Using the fact that \begin{align*}(a|b \ \land \ a|c) &\implies a|(b+c) \\ a|b &\implies a| bc \\ (a|b \ \land \ b|c) &\implies a|c \end{align*}
then I want to prove $\equiv_d$ is an equivalence relation on $\mathbb Z$ for every positive integer $d$
I'm pretty confused on this, but so far what I have done is attempt to show reflexivity and symmetry, but not yet transitivity and I don't know how to apply the predicates above.
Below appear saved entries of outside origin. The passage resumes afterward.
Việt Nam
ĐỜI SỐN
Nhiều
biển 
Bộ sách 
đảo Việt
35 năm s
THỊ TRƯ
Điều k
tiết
For reflexivity I said $dRd \implies d-d \in \mathbb Z, d\in \mathbb Z^+$, and since $0\in \mathbb Z$ then there is a reflexive relation. For symmetry I said if we take any $k\in \mathbb Z$, then $dRk \implies kRd$. So then $d-k \in \mathbb Z, k-d \in \mathbb Z$. Since $d-k=c, k-d=-c$ then symmetry is satisfied. And it is this point I don't know how to continue further.
Reflexive: For every $a \in \mathbb Z$, $a\equiv a\pmod d$.
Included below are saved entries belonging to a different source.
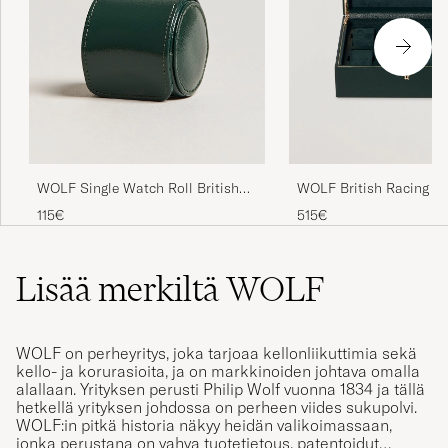
WOLF Single Watch Roll British
WOLF British Racing Gr
Racing Green
Piece Watch Box
115€
515€
Lisää merkiltä WOLF
WOLF on perheyritys, joka tarjoaa kellonliikuttimia sekä
kello- ja korurasioita, ja on markkinoiden johtava omalla
alallaan. Yrityksen perusti Philip Wolf vuonna 1834 ja tällä
hetkellä yrityksen johdossa on perheen viides sukupolvi.
WOLF:in pitkä historia näkyy heidän valikoimassaan,
jonka perustana on vahva tuotetietous, patentoidut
Pf: $d= 1\cdot d$ so $d|d$. So $d|d\times 0 = 0=a -a$ for any $a\in \mathbb Z$. So $a\equiv a \pmod d$.
Definition of $a\equiv a \pmod d$ is that $d|(a-a)$ or in other words $d|0$. Does $d|0$?
Well $d|d$ so $d|d\cdot 0=0=a-a$. So yes it does. So $d|a-a$ so $a \equiv a \pmod d$ for all $a\in \mathbb Z$. So $\equiv_d$ is reflexive.
Symmetric: For every $a,b \in \mathbb Z$ where $a\equiv b\pmod d$ then $b \equiv a \pmod d$.
Proof: $a\equiv b\pmod p$ means $d|a-b$. So $d|-1(a-b) = b-a$. So that means $b\equiv \pmod d$. SO if $a \equiv b \pmod d$ then $b\equiv a \pmod d$. So $\equiv_d$ is symmetric.
Transitive. If $a \equiv b\pmod d$ and $b\equiv c \pmod d$ then $a\equiv c\pmod d$.
Proof. If $a \equiv b \pmod d$ then $d|(a-b)$. And if $b\equiv c\pmod d$ then $d|(b-c)$.
So $d|(a-b) + (b-c) = a-c$.
So $a\equiv c \pmod d$. So $\equiv_d$ is transitive.